■ **Task to complete**
Locate every line in the material below that contains the word "clock" and copy each one out.

■ **Input**
===
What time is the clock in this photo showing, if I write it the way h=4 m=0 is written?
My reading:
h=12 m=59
===
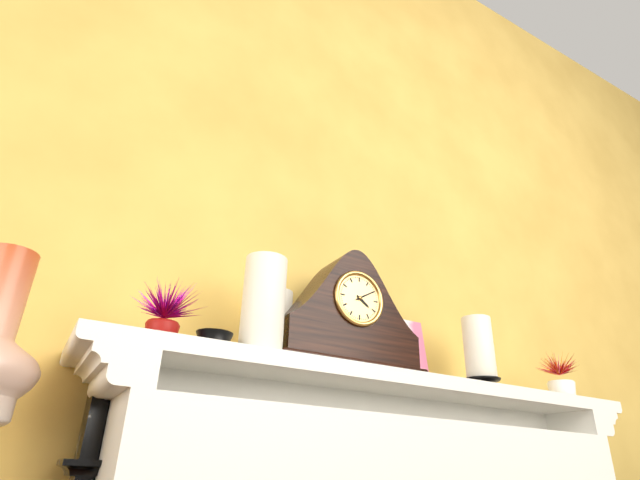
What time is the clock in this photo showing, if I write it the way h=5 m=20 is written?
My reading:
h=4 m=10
===
■ **Task response**
What time is the clock in this photo showing, if I write it the way h=4 m=0 is written?
What time is the clock in this photo showing, if I write it the way h=5 m=20 is written?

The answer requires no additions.